In a solar water heater, energy from the Sun is gathered by water that circulates through tubes in a rooftop collector. The solar radiation enters the collector through a transparent cover and warms the water in the tubes; this water is pumped into a holding tank. Assume that the efficiency of the overall system is 15.0% (that is, 85% of the incident solar energy is lost from the system). What collector area (in square meters) is necessary to raise the temperature of 440 L of water in the tank from 24°C to 36°C in 2.6 h when the intensity of incident sunlight is 610 W/m2? The specific heat of water is 4186 J/kg·K. The density of water is 1.00 g/cm3

Answer 1

To calculate the collector area necessary to raise the temperature of the water in the tank, we need to calculate the amount of energy required to heat the water and then determine the amount of solar energy incident on the collector.

First, let's determine the energy required to heat the water. The energy equation for heating a substance is given by:

Energy = mass × specific heat × temperature change

In this case, we have:
Mass of water = 440 L = 440 kg (since the density of water is 1.00 g/cm3)
Specific heat of water = 4186 J/kg·K
Temperature change = 36°C - 24°C = 12°C

Using the equation, we can compute the energy required:

Energy = 440 kg × 4186 J/kg·K × 12°C
Energy = 22,047,360 J

Next, let's determine the amount of solar energy incident on the collector.

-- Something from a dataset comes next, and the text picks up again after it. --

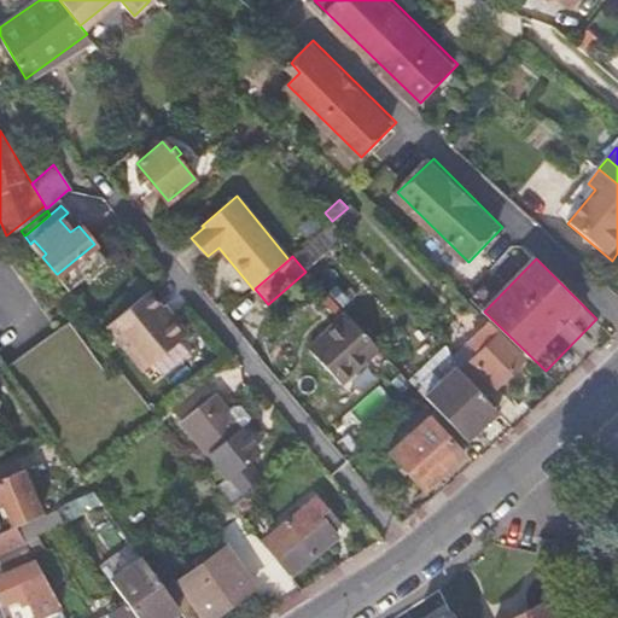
[(161,307),(146,289),(108,322),(144,369),(184,336),(161,307)]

We have the intensity of incident sunlight, which is given as 610 W/m2. The time of exposure is 2.6 hours.

To calculate the energy incident on the collector, we multiply the intensity of sunlight by the collector area and the time of exposure:

Energy incident = intensity of sunlight × collector area × time of exposure

We know that the system efficiency is 15.0% or 0.15. Therefore, the energy incident on the collector is only 0.15 of the total solar energy incident on the system:

Energy incident on collector = efficiency × energy incident

We can rearrange the equation to solve for the required collector area:

Collector area = (energy required) / (efficiency × intensity of sunlight × time of exposure)

Substituting the values we calculated earlier:

Collector area = 22,047,360 J / (0.15 × 610 W/m2 × 2.6 hours)
Collector area = 22,047,360 J / (0.15 × 610 W/m2 × 2.6 hours) = 235.42 m2

Therefore, the collector area necessary to raise the temperature of 440 L of water from 24°C to 36°C in 2.6 hours is approximately 235.42 square meters.